> To do
Using the data below, copy every line that contains the word "decision".

> Dataset entries
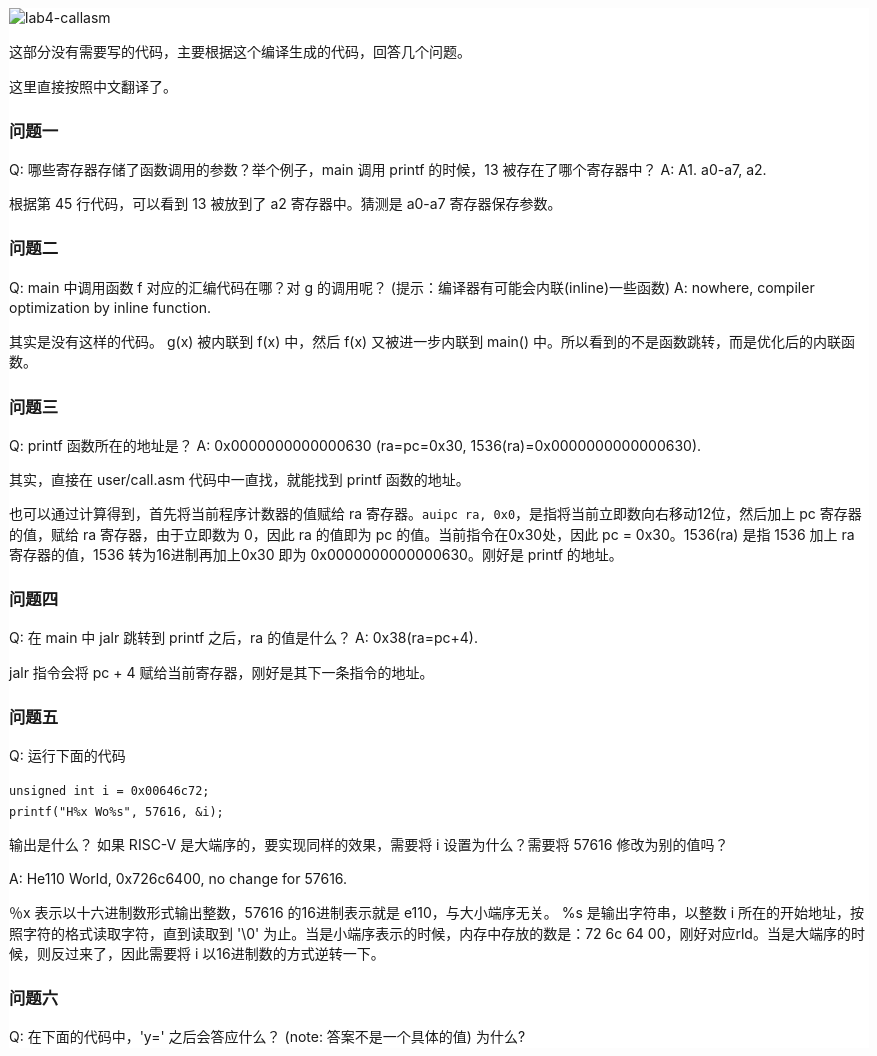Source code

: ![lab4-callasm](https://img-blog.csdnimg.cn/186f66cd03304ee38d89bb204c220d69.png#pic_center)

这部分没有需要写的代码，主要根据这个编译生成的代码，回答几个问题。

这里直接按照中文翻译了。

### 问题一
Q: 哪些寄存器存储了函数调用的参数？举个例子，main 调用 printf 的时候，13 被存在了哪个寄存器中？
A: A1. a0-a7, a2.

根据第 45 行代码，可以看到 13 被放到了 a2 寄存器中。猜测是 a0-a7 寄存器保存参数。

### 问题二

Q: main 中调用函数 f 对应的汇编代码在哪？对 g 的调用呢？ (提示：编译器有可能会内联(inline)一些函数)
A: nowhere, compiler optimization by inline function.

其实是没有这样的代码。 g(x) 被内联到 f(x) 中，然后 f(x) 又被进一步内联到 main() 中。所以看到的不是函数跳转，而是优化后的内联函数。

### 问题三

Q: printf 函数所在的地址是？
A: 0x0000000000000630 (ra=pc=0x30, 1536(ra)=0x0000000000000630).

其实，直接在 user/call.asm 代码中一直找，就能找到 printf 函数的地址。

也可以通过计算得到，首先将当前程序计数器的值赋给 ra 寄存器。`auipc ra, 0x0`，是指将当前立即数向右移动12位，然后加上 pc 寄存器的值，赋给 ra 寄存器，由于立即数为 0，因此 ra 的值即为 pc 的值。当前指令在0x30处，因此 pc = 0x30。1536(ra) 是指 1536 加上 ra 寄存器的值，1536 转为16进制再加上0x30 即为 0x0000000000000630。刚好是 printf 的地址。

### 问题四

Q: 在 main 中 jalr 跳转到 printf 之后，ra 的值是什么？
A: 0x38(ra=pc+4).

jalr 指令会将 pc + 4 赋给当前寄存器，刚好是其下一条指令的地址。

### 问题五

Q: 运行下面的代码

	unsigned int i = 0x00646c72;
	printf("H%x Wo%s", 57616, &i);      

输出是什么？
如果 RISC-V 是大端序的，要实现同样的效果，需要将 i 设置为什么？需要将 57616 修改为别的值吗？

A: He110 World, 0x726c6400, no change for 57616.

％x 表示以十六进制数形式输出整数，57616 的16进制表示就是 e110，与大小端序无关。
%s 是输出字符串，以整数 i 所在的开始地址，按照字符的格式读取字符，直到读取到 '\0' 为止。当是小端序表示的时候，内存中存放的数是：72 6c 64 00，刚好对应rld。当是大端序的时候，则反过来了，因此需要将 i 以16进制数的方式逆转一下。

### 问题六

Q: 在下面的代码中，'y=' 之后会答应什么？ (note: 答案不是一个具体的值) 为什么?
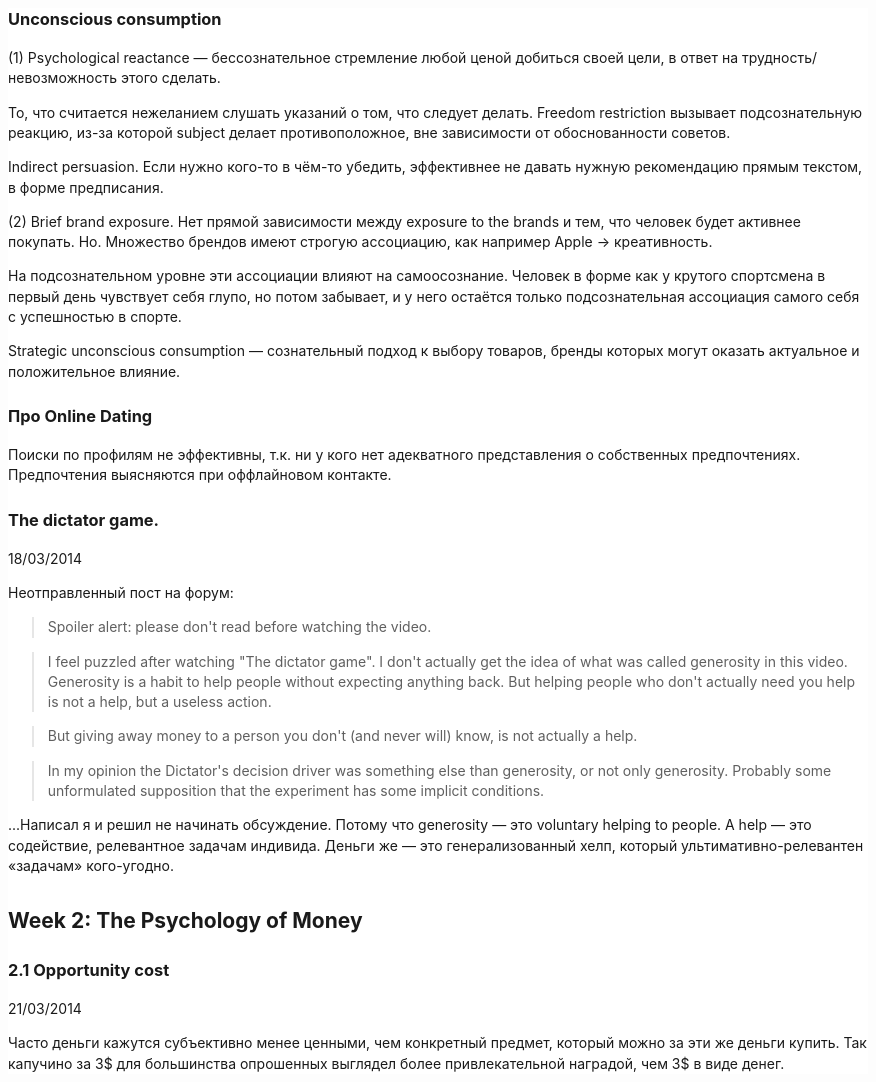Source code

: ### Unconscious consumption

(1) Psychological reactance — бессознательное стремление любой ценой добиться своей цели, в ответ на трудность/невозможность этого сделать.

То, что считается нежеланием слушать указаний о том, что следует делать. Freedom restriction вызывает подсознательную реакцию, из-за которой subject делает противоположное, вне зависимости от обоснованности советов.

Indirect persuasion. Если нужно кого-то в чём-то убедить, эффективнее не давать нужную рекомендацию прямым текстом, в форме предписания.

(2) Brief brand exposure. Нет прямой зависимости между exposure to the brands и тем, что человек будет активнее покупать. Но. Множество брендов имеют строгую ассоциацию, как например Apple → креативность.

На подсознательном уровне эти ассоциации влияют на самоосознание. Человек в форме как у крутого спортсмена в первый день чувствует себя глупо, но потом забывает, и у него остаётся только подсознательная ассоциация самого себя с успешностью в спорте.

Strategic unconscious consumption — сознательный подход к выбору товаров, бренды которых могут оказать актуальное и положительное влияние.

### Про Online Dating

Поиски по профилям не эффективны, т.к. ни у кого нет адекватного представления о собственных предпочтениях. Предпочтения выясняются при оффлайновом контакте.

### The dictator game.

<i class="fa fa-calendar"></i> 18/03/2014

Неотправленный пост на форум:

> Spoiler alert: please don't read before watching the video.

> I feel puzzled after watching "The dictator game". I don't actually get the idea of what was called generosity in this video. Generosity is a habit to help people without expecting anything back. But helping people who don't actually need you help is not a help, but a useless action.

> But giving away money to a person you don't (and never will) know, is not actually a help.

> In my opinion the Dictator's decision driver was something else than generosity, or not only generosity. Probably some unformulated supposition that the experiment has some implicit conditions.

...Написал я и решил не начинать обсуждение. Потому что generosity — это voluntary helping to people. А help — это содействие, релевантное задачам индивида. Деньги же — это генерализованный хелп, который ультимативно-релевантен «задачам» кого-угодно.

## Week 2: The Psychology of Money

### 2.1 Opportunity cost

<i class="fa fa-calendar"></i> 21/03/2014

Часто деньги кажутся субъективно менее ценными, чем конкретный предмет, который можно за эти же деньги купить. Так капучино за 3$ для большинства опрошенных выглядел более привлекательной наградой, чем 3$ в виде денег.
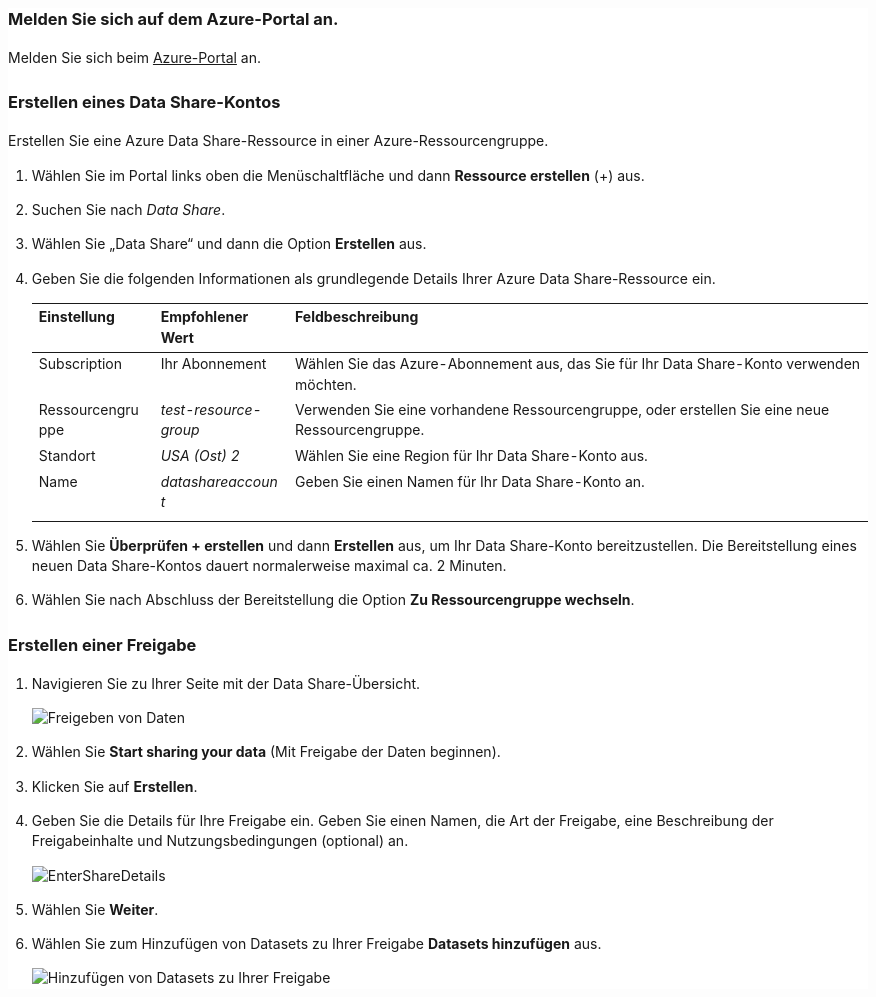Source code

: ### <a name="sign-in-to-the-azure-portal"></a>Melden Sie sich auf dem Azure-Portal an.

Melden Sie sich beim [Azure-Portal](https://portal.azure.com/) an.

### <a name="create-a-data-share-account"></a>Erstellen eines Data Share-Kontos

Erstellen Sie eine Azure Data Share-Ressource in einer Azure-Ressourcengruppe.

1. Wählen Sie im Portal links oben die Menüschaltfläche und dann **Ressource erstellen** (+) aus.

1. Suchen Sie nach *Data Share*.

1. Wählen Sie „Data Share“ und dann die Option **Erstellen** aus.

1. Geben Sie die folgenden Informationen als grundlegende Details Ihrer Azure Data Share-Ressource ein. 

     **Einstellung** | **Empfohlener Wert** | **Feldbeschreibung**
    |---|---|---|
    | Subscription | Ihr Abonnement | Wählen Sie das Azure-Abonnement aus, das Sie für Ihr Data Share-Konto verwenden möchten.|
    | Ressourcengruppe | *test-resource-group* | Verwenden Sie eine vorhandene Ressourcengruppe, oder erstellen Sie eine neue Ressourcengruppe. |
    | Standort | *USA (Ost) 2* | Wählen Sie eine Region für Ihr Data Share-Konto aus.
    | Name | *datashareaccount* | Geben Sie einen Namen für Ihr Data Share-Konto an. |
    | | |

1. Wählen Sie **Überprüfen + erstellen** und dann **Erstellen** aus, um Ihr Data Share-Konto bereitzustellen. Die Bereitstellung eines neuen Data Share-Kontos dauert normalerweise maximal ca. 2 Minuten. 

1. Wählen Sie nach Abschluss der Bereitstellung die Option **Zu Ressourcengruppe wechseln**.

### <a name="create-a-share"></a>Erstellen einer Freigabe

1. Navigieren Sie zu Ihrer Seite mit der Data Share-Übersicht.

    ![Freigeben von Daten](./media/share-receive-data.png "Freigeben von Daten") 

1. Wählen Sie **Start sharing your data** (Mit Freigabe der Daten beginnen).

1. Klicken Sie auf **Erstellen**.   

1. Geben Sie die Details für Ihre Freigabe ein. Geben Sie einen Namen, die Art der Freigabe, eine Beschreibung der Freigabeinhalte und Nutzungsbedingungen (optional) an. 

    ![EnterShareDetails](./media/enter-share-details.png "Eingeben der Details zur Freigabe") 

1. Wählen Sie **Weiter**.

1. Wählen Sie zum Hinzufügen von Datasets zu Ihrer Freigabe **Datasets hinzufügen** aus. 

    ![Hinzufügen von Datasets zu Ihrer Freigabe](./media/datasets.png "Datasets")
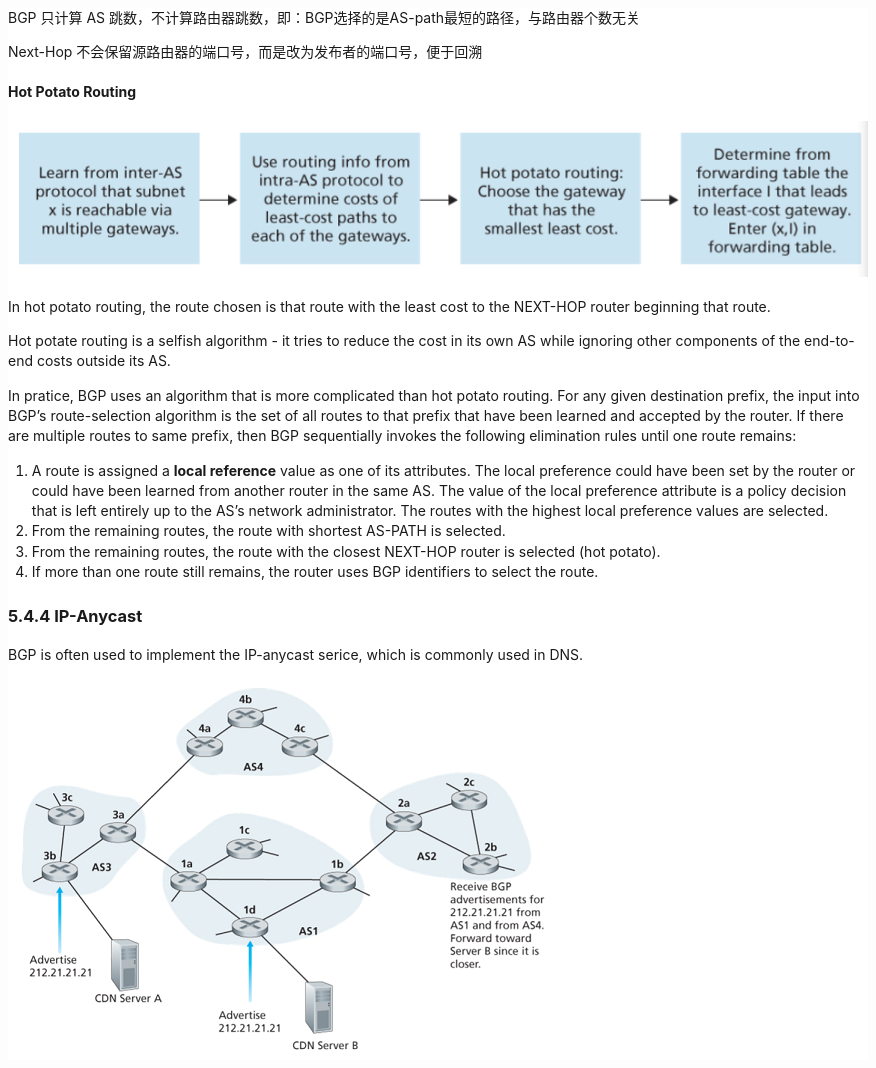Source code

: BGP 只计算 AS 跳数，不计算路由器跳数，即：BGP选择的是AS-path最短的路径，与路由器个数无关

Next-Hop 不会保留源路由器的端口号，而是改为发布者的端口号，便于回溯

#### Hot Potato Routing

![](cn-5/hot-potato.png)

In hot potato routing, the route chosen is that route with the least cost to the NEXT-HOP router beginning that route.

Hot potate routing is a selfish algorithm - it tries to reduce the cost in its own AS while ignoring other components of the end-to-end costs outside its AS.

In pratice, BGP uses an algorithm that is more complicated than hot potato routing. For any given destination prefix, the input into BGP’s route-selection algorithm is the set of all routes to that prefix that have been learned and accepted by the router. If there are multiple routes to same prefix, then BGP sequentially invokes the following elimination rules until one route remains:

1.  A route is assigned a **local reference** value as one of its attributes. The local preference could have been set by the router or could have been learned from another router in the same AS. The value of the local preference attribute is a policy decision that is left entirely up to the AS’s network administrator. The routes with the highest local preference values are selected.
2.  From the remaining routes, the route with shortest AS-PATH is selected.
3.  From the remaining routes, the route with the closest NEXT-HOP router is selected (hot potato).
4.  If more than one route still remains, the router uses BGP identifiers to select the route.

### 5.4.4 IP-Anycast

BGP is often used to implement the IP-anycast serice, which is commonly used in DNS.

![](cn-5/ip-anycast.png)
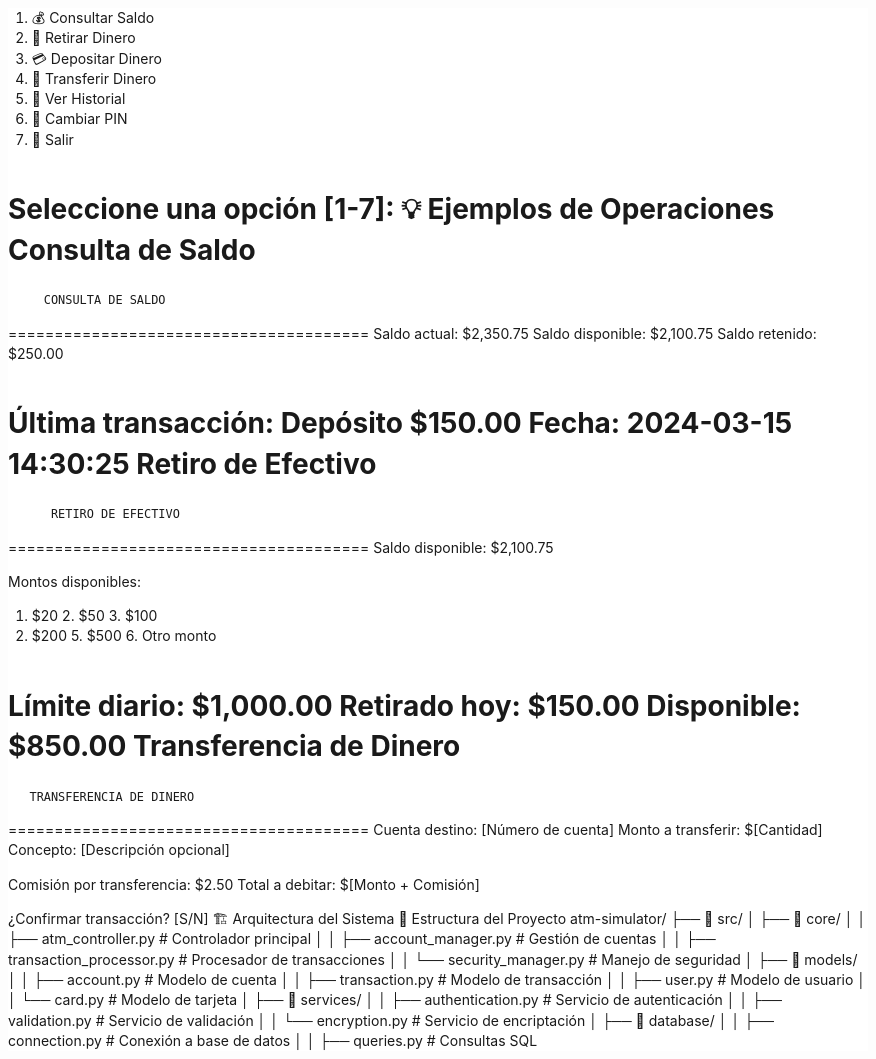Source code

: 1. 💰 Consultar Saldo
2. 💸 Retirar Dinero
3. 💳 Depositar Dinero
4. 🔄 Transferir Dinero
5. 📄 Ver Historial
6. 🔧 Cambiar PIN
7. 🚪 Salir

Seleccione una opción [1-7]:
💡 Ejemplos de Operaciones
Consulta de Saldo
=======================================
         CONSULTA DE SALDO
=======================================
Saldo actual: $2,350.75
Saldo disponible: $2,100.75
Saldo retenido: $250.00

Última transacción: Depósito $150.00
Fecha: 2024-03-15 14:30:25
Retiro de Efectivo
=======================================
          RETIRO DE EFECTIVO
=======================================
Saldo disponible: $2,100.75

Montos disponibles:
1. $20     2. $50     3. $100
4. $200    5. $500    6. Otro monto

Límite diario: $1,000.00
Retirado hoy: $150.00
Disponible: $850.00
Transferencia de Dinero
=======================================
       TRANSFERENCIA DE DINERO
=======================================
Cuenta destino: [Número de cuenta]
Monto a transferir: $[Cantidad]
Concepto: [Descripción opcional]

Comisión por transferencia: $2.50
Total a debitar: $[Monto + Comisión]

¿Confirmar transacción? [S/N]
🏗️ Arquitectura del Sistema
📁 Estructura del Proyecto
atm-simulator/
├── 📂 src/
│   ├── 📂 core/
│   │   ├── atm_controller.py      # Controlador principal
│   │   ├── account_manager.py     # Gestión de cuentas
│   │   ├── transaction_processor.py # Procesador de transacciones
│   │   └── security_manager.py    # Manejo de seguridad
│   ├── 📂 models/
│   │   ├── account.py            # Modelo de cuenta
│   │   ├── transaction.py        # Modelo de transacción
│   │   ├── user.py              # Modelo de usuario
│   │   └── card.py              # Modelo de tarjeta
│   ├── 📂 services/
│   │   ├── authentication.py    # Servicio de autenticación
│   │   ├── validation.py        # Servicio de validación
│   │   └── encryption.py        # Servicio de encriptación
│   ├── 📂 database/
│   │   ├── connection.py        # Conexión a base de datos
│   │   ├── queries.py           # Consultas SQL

> Exercise solution
> In my opinion the Dictator's decision driver was something else than generosity, or not only generosity. Probably some unformulated supposition that the experiment has some implicit conditions.
1.  A route is assigned a **local reference** value as one of its attributes. The local preference could have been set by the router or could have been learned from another router in the same AS. The value of the local preference attribute is a policy decision that is left entirely up to the AS’s network administrator. The routes with the highest local preference values are selected.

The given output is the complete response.